(Beginning of Document section)

Find the equation of Locus of a point equidistant from A (2,0) and Y-axis.
Answers
the equation of locus of a point equidistany from A(2,0) and Y-axis is y^2=4(x-1).
Step-by-step explanation:
Given :-
The point A(2,0)
To find :-
Equation of the locus of the point A which is equidistant from Y-axis
Solution :-
Given point A = (2,0)
We know that
Equation of Y-axis is X = 0
Let the point which is equidistant from the point A and Y-axis be P(x,y)
The distance from Y-axis to the point P(x,y) = x
A__________P_________Y-axis
The distance between A and P = The distance between P and Y-axis
We know that
The distance between two points (x₁, y₁) and (x₂, y₂) is √[(x₂-x₁)²+(y₂-y₁)²] units
Let (x₁, y₁) = (2,0) => x₁ = 2 and y₁ = 0
Let (x₂, y₂) = (x,y) => x₂ = x and y₂ = y
The distance between A and P
=> AP = √[(x-2)²+(y-0)²]
=> AP = √[(x-2)²+y²]
=> AP = √(x²-4x+4+y²) units -----------(1)
and
The distance from Y-axis to the point P(x,y)
= x ----------(2)
According to the given problem
The distance between A and P = The distance between P and Y-axis
=> √(x²-4x+4+y²) = x
On squaring both sides then
=> [√(x²-4x+4+y²)]² = x²
=> x²-4x+4+y² = x²
=> x²-4x+4+y²-x² = 0
=> -4x+4+y² = 0
=> y²-4x+4 = 0
Therefore,
Required equation is y²-4x+4 = 0
Answer :-
The equation of the locus of the point which is equidistant from A (2,0) and Y-axis is y²-4x+4 = 0
Used formulae:-
→ The distance between two points
(x₁, y₁) and (x₂, y₂) is √[(x₂-x₁)²+(y₂-y₁)²] units
→ The equation of Y-axis is x = 0

(End of Document section)
(Beginning of Entries provided)

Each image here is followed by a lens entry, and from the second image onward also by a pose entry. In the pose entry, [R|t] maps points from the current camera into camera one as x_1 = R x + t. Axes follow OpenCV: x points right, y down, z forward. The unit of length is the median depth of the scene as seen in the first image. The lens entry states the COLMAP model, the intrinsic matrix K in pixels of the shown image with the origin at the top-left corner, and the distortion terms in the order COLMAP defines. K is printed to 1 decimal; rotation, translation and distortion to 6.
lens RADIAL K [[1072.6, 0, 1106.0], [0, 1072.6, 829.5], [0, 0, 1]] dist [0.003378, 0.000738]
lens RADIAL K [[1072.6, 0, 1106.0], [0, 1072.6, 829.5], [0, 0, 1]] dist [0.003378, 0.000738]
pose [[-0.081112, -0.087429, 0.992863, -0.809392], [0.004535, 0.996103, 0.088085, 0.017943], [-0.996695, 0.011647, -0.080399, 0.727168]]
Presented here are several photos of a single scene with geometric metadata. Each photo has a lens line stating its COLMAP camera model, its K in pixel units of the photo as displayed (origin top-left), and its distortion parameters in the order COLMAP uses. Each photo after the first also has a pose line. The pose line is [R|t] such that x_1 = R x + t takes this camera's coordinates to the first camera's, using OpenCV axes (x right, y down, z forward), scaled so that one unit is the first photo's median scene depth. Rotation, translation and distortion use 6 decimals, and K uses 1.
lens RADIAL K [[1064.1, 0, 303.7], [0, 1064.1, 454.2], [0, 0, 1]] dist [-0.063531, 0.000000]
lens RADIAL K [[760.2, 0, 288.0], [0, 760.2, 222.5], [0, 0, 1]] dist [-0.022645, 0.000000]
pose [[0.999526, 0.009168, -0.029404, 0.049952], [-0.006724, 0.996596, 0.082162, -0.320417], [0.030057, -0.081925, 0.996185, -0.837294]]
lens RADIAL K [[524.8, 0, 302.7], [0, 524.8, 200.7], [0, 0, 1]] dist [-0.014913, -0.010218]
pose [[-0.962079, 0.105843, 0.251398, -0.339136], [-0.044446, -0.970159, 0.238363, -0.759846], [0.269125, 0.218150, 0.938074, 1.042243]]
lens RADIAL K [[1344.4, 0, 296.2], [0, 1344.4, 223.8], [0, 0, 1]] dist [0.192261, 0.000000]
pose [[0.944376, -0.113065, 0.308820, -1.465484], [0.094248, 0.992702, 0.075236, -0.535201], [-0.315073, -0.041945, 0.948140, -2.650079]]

(End of Entries provided)

Please revise the locus solution above by copying everything from "Find the equation" down to "The point A(2,0)", with each "Y-axis" changed to "y-axis".

Find the equation of Locus of a point equidistant from A (2,0) and y-axis.
Answers
the equation of locus of a point equidistany from A(2,0) and y-axis is y^2=4(x-1).
Step-by-step explanation:
Given :-
The point A(2,0)